Speaking at President López Obrador's regular news conference, Ebrard said that if Mexico managed to reduce the number of migrants entering the country, it would show that the strategy implemented by the Mexican government is working.

On Friday, Mexico and the United States struck a deal to avert a tariff war, with Mexico agreeing to rapidly expand an asylum program and deploy security forces to stop immigration from Central America.

U.S. President Donald Trump had been threatening to impose 5% import tariffs on all Mexican goods starting today if Mexico did not commit to do more to tighten its borders and “stop the invasion” of the U.S.

There was no specific migration reduction target, Ebrard said, noting that when he began talks in Washington last week to defuse the tariff threat, the U.S. government wanted Mexico to accept a “safe third country” agreement over migration.

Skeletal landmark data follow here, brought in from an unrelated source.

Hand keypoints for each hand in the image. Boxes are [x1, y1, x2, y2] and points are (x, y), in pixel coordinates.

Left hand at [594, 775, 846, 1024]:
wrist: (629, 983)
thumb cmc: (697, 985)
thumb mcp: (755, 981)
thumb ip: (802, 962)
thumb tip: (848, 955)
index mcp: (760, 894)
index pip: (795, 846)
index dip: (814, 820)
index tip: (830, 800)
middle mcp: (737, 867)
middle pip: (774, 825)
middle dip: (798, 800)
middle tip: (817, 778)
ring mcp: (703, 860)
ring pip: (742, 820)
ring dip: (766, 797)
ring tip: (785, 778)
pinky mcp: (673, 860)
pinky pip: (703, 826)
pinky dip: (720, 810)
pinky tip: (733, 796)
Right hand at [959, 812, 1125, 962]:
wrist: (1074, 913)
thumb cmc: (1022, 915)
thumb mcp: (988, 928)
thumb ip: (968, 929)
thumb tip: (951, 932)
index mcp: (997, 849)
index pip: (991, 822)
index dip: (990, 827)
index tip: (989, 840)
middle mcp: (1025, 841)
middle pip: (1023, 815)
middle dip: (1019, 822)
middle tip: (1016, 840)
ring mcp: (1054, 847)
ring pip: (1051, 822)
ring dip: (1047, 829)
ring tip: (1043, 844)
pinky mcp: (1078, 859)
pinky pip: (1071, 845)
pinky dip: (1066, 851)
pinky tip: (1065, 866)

Mexico rejected this demand, which would have forced Mexican authorities to accept many of the migrants detained trying to enter the United States by making them submit their asylum claims in Mexico rather than with U.S. authorities.

Ebrard noted that U.S. authorities wanted to cut the number of migrants to “zero” and said Washington would likely repeat its “safe third country” demand if Mexico was not able to bring down the number of people crossing illegally into the country.

Ebrard said he will talk to Central American organizations to solve the migration issue.

The Foreign Affair Minister denied the two countries signed any security or agriculture agreements. He later shared the document through social media:

Trump, who has called the surge in migrants an “invasion,” had threatened to keep raising tariffs against Mexico up to 25% unless Mexico fulfilled his demands.

Mexico and the United States agreed to keep discussing possible measures to address the crisis and will make announcements on the matter in 90 days.